Later, when you eat, how much real benefit would you derive during the time 
the food in your mouth until your own system takes over destroying the 
food's enzymes in the lower stomach? A couple of hours?

You would have to know the rate of predigestion effected by the enzymes of 
the food since harvest and then apply that rate to the time period of that 
food in your system (between mouth and lower stomach), I would take it? It 
doesn't strike me that their activity would have the time to be of much 
significance. More significant would be the time period between harvest and 
ingestion, a period of days/weeks/months in vegetables/fruits and weeks in 
meat? I am under the assumption these digestive enzymes begin reacting right 
after harvest.

Marilyn

----- Original Message ----- 
From: "Geoffrey Purcell" <[log in to unmask]>

food.
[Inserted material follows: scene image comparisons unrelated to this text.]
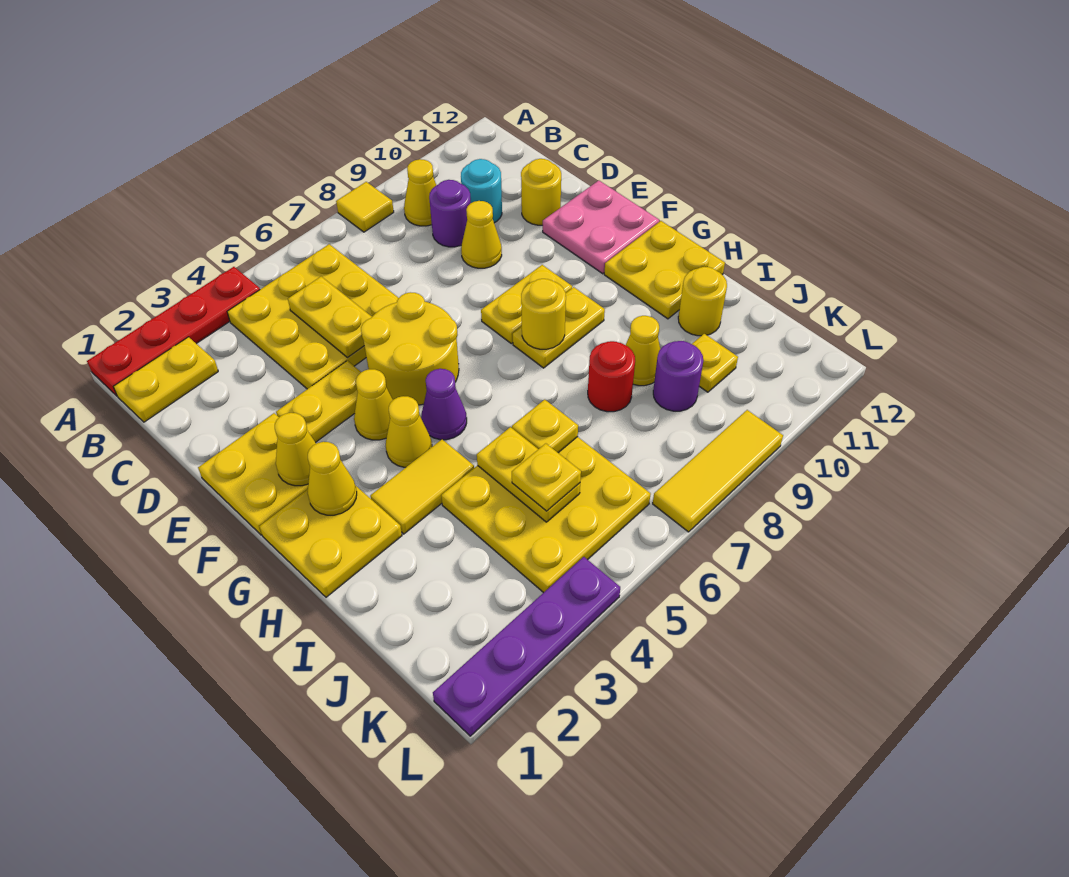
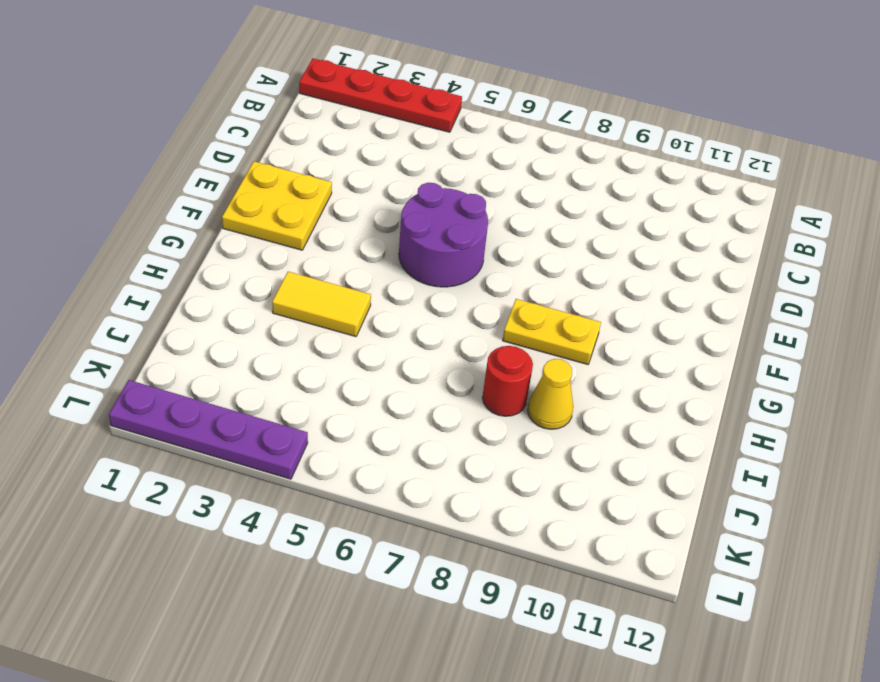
purple 2x2 round brick [399,183,488,287] -> yellow 2x2 round brick [361,292,459,405]
none -> yellow 1x1 tile [336,182,394,232]
none -> yellow 1x2 plate [113,337,218,422]
none -> yellow 3x3 plate [227,244,398,389]
none -> yellow 1x1 cone [404,159,436,226]

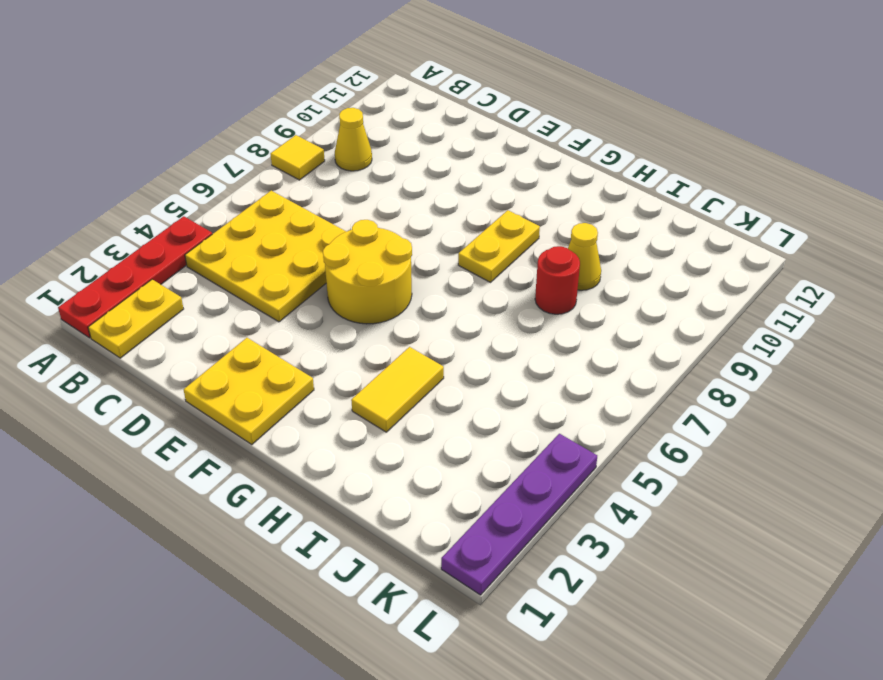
none -> purple 1x1 round brick [429,180,471,247]
none -> cyan 1x1 round brick [461,159,502,223]
none -> yellow 1x1 cone [461,201,502,268]
none -> yellow 1x1 round brick [521,159,561,225]

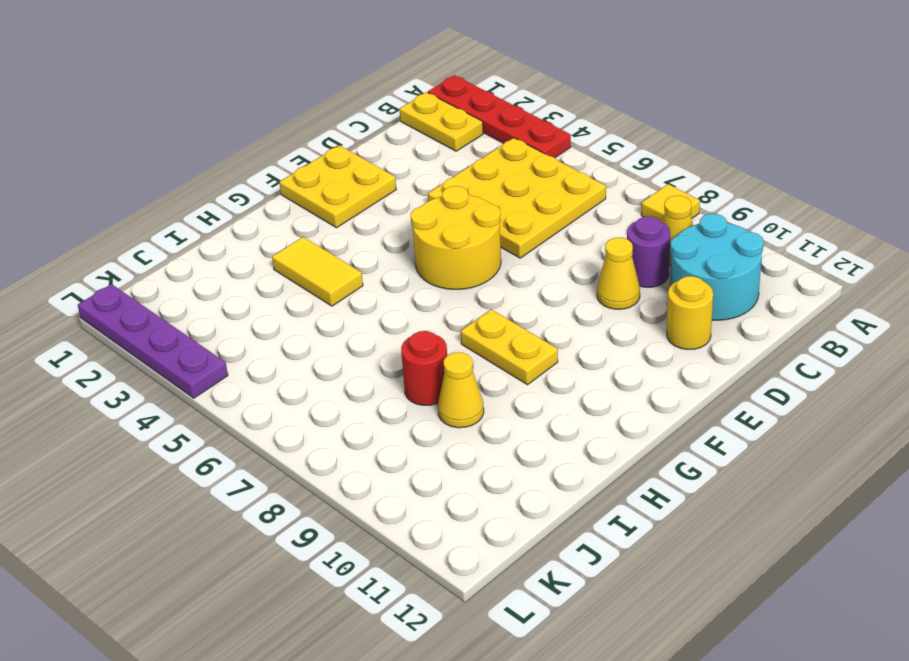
cyan 2x2 round brick [670,214,764,320] -> cyan 1x1 round brick [461,159,502,223]
none -> yellow 1x2 plate [276,361,361,442]
none -> pink 2x2 plate [543,181,659,274]
none -> yellow 1x1 cone [354,369,393,440]
none -> yellow 1x2 plate [481,265,572,344]

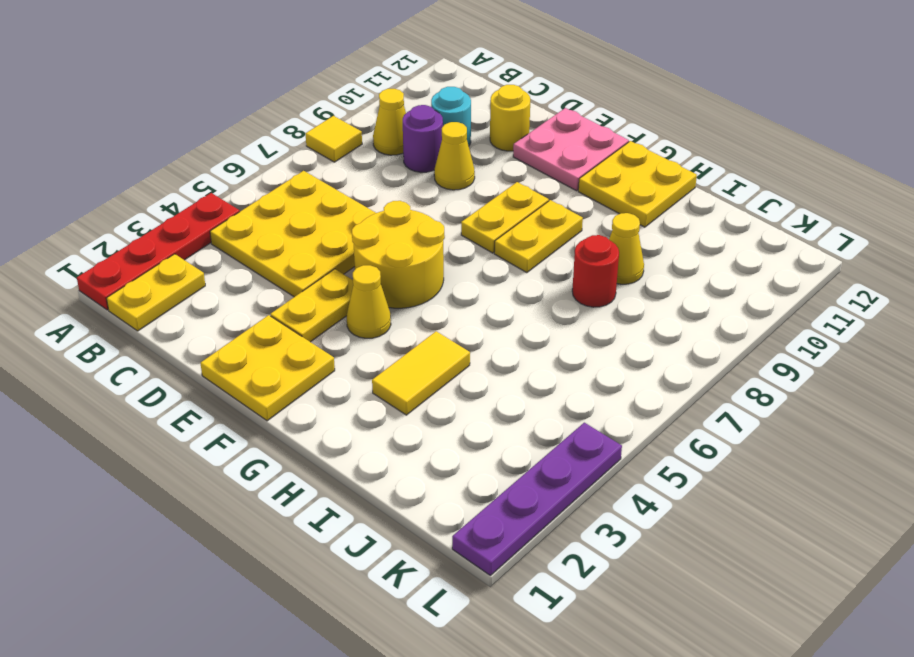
none -> yellow 2x2 plate [259,485,402,597]
none -> yellow 1x1 cone [386,396,432,467]
none -> purple 1x1 cone [421,369,467,440]
none -> yellow 3x3 plate [441,437,651,593]

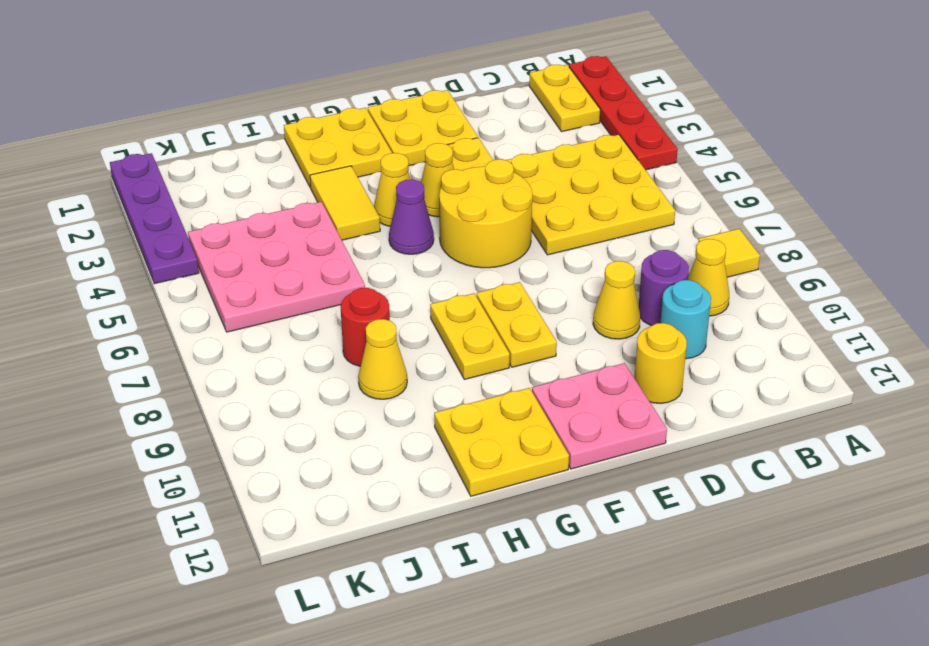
pink 3x3 plate [188,202,365,332] -> yellow 3x3 plate [441,437,651,593]
none -> yellow 1x1 round brick [678,267,727,336]
none -> purple 1x1 round brick [653,341,703,411]
none -> yellow 1x1 plate [692,334,738,392]
none -> yellow 1x3 tile [653,410,783,532]

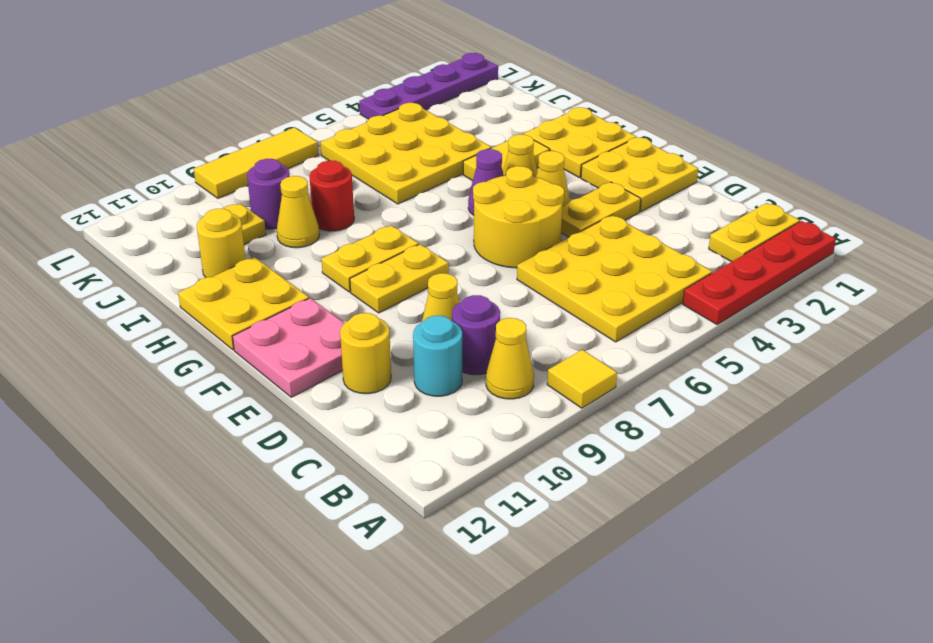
none -> yellow 1x2 plate [288,277,372,357]
none -> yellow 1x1 cone [275,413,316,486]
none -> yellow 1x1 cone [307,442,357,515]
none -> yellow 1x1 round brick [521,279,566,349]

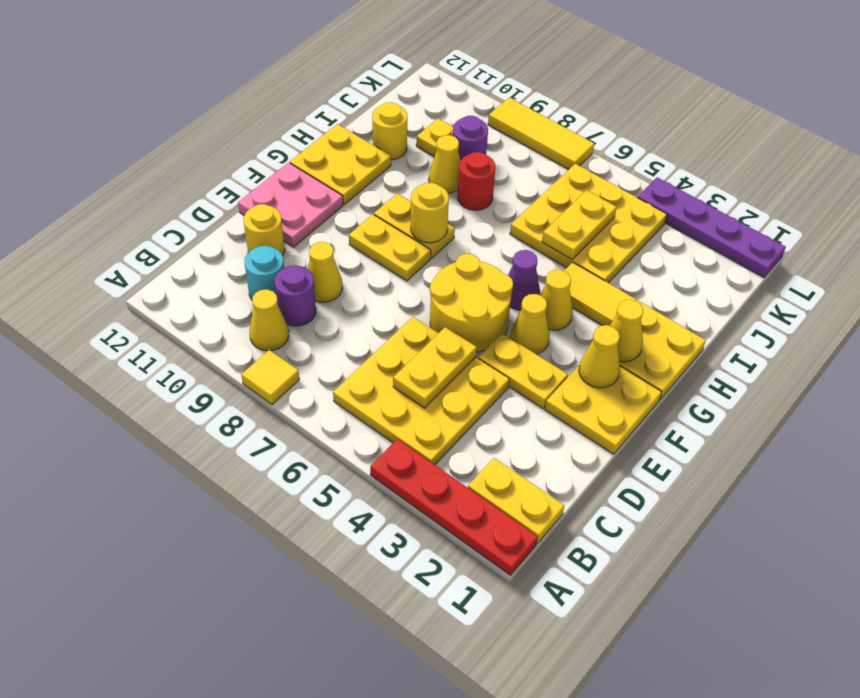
none -> yellow 1x1 plate [512,400,578,453]
none -> yellow 1x1 plate [512,444,581,511]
The enzymes in raw foods help to predigest the foods  in the mouth and 
upper stomach(much like the amylase in saliva does in the mouth long before 
the food even reaches the stomach) which means the body does not, as a 
result, have overexert itself so much re creating  enzymes further down. 
Plus, predigestion with foods already rich in enzymes means that the 
relevant food can take a shorter time to 
digest(partially-raw/partially-cooked RVAFers commonly report that 
cooked-food takes much longer to digest than raw foods).